The files created through this process (train.conll.txt
, dev.conll.txt
, and test.conll.txt
) are tab-separated, UTF-8-encoded text files. Sentences are separated by blank lines. The columns, from left to right, are:
- Token (e.g., '合' or ','). The data are tokenized by character, so a word might span more than one token.
- Tag (e.g.,
B-PER
orO
). Tags are in what Wikipedia calls "IOB2" format. - Unique token ID (e.g.,
Renmin_2018_06_01_02-128-9
). This ID encodes the year, month, day, page number, box number, and token number counts left to right (or top to bottom) within the box. - ID of previous token in reading order (e.g.,
Renmin_2018_06_01_02-130-17
orNone
). Because the layout is drawn from a printed newspaper, the previous token is not always the immediately preceding token in the file. - xmin (e.g., "276.995563"). This and the following three fields are the coordinates of the box tightly surrounding the line containing the token on the page assuming a DPI of 216. (This means several tokens may have the same location. The token number indicates the token offset within the line)
- ymin
- xmax
- ymax
Note that although we refer to these files as CoNLL files (after the format used in the CoNLL 2002 and 2003 shared tasks), the term CoNLL file has been overloaded in the literature and now is used to refer to a family of related formats.
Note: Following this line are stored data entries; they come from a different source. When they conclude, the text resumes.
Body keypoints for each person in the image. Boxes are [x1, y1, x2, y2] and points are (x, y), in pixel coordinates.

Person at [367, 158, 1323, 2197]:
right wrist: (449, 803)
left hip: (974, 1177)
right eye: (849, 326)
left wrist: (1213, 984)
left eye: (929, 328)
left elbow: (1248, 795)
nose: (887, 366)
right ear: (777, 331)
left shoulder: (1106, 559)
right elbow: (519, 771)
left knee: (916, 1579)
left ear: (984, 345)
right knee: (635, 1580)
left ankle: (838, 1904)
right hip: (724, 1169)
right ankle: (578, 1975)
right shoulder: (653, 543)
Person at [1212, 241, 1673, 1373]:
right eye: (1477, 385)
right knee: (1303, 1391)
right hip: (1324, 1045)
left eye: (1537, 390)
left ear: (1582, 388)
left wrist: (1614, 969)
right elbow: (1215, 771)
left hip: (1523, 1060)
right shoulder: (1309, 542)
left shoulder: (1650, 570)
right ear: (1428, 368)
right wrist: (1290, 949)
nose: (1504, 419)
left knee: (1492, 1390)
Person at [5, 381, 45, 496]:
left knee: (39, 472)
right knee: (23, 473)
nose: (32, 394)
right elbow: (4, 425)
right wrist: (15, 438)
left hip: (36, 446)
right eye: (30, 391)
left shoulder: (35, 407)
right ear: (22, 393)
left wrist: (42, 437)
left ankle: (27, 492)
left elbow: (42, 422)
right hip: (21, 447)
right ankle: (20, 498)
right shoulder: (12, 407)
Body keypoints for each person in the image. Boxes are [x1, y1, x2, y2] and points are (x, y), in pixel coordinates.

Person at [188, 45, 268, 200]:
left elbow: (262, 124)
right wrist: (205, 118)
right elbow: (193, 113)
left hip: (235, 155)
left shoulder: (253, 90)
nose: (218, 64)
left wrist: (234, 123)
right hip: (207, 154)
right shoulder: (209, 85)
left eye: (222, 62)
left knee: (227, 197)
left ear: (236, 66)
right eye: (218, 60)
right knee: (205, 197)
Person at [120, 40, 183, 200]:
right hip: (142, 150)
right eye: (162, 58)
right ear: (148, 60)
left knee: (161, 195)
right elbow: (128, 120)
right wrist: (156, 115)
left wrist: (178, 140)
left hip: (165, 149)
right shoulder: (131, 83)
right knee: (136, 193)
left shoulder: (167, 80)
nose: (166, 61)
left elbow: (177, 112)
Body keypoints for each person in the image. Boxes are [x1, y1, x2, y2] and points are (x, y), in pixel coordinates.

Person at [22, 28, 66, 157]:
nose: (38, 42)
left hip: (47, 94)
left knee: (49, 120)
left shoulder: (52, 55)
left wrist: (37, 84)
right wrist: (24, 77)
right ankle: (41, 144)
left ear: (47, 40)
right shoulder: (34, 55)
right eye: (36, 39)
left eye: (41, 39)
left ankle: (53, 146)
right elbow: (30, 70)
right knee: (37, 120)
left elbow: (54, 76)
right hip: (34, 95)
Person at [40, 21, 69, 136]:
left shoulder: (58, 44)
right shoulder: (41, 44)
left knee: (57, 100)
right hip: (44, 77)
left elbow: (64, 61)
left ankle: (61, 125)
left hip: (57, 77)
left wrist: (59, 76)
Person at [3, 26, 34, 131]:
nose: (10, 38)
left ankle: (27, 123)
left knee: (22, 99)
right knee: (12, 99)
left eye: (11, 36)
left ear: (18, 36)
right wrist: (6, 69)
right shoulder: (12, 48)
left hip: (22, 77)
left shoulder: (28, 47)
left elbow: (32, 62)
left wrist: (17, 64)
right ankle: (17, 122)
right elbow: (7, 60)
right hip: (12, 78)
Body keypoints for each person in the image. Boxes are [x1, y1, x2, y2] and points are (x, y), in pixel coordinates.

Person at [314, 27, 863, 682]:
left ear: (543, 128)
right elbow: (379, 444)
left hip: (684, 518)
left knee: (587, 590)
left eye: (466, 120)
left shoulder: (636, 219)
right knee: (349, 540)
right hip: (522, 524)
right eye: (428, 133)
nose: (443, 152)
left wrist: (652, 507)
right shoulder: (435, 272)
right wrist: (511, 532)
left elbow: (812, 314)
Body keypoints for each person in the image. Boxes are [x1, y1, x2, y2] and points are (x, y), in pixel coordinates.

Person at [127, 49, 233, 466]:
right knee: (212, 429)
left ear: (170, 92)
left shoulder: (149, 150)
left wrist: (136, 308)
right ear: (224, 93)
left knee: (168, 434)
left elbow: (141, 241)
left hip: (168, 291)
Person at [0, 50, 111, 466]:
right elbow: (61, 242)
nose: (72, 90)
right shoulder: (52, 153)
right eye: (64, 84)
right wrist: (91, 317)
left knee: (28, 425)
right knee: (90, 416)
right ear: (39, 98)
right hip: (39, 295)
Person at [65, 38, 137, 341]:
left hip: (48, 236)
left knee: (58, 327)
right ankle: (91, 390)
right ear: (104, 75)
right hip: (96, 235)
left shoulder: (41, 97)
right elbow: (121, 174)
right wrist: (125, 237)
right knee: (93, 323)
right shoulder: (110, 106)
In particular, the original CoNLL files do not conform to the specification given here.
All named entities are tagged with a type in this dataset, with MISC serving as the type for all entities that do not fit into one of the other categories. Any token that is not part of a named entity mention is tagged with the 'O' tag.
Type | Description | Examples |
---|---|---|
PER | Person | Enrico Rastelli, Beyoncé |
ORG | Organization | International Jugglers Association |
COMM | Commercial Org. | Penguin Magic, Papermoon Diner |
POL | Political Organization | Green Party, United Auto Workers |
GPE | Geo-political Entity | Morocco, Carlisle, Côte d'Ivoire |
LOC | Natural Location | Kartchner Caverns, Lake Erie |
FAC | Facility | Stieff Silver Building, Hoover Dam |
GOVT | Government Building | White House, 10 Downing St. |
AIR | Airport | Ninoy Aquino International, BWI |
EVNT | Named Event | WWII, Operation Desert Storm |
VEH | Vehicle | HMS Titanic, Boeing 747 |
COMP | Computer Hard/Software | Nvidia GeForce RTX 2080 Ti, Reunion |
WEAP | Weapon | Fat Man, 13"/35 caliber gun |
CHEM | Chemical | Iron, NaCl, hydrochloric acid |
MISC | Other named entity | Dark Star, Lord of the Rings |
If anyone cares to create a Chinese version of this README that is better than the output of Google Translate, we will add it to the repository.
If you use this collection, please cite:
Dawn Lawrie, James Mayfield and David Etter, "Building OCR/NER test collections." In Proceedings of LREC 2020, Marseille, 2020.